My boyfriend keeps asking to see them, trying to touch them, etc
I literally have a mini panic attack when he does this. I have tried to express my fears, but he thinks I am exaggerating and brushes it off. He only wants to see them because he thinks they Are normal, nice looking boobs. Which they are not. I also think he feels like I don't trust him or want to get close to him. Truth is, I don't think I could even stomach, much less enjoy, sex if my breasts were exposed.

Cosmetic surgery is a fantasy of mine...one I cannot afford.

WD | Jan 14, 2012 at 3:14 AM | Reply | Report

B. I feel so sad for you.
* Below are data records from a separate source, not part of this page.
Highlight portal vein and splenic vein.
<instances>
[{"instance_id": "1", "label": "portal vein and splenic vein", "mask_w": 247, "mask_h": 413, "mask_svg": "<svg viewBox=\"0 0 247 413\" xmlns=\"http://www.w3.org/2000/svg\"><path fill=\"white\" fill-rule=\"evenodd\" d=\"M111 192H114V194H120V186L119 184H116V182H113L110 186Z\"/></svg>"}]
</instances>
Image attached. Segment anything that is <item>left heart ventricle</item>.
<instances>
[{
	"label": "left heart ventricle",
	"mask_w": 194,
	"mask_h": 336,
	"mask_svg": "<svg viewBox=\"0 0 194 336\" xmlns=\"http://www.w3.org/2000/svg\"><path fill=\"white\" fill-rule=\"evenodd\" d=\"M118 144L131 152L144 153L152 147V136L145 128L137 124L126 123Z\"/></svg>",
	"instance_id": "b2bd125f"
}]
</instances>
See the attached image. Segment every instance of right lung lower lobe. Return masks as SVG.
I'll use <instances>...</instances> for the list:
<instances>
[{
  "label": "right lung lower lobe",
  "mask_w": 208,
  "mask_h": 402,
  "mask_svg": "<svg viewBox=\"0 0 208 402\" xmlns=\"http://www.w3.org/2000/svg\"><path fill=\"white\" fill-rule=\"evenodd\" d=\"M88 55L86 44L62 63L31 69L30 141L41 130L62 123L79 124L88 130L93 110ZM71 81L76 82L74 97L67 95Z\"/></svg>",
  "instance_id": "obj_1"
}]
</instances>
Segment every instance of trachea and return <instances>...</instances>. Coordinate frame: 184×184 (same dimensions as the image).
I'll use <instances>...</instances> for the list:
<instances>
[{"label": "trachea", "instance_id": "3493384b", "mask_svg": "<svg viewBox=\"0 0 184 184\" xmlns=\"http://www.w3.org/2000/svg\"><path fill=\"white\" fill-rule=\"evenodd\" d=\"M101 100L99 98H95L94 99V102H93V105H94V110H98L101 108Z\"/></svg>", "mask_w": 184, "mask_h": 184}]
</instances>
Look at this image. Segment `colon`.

But losing 70 lbs. is amazing. Level with your guy that you are having issues with your body and are not feeling sexy. Be honest that the issue is yours and that you are working on getting OK with the changes in your body and how it appears to you. I'm not sure if you two are intimate or what your experience is, sexually. If you want to be intimate, how about asking him to wear a blind fold. Slightly kinky and know that he will feel, though not see, your breasts. But give him the chance to experience the new you. He doesn't seem to have a problem with this. You have to open the kimono, some time. Have you looked into hypnotherapy to help you accept your body image? Good luck, B.

Chong | Jan 27, 2012 at 8:44 AM | Reply | Report

B,

It is true that anyone worth having sex with should care enough about you to be turned on by you however you look, and that men are not as judgemental as you think. But if you were ready to believe that abour yourself then you wouldn't be posting here with your problem.

So here's a completely different approach:
I don't know where you got it in your head that saggy breasts are not sexy, but you're just mistaken. Maybe a reality check on that will help: go to any big amateur porn site (like ImageFap) and search on "saggy." You will see that there are PLENTY of people who find saggy breasts a big turn-on. For a lot of guys, saggier = sexier.

Seriously, you can go see for yourself. There are pleny of guys who, when they are fantasizing with porn and could look at any body type, choose to fantasize about bodies just like yours.

Best of luck to you and your (hopefully) lucky boyfriend.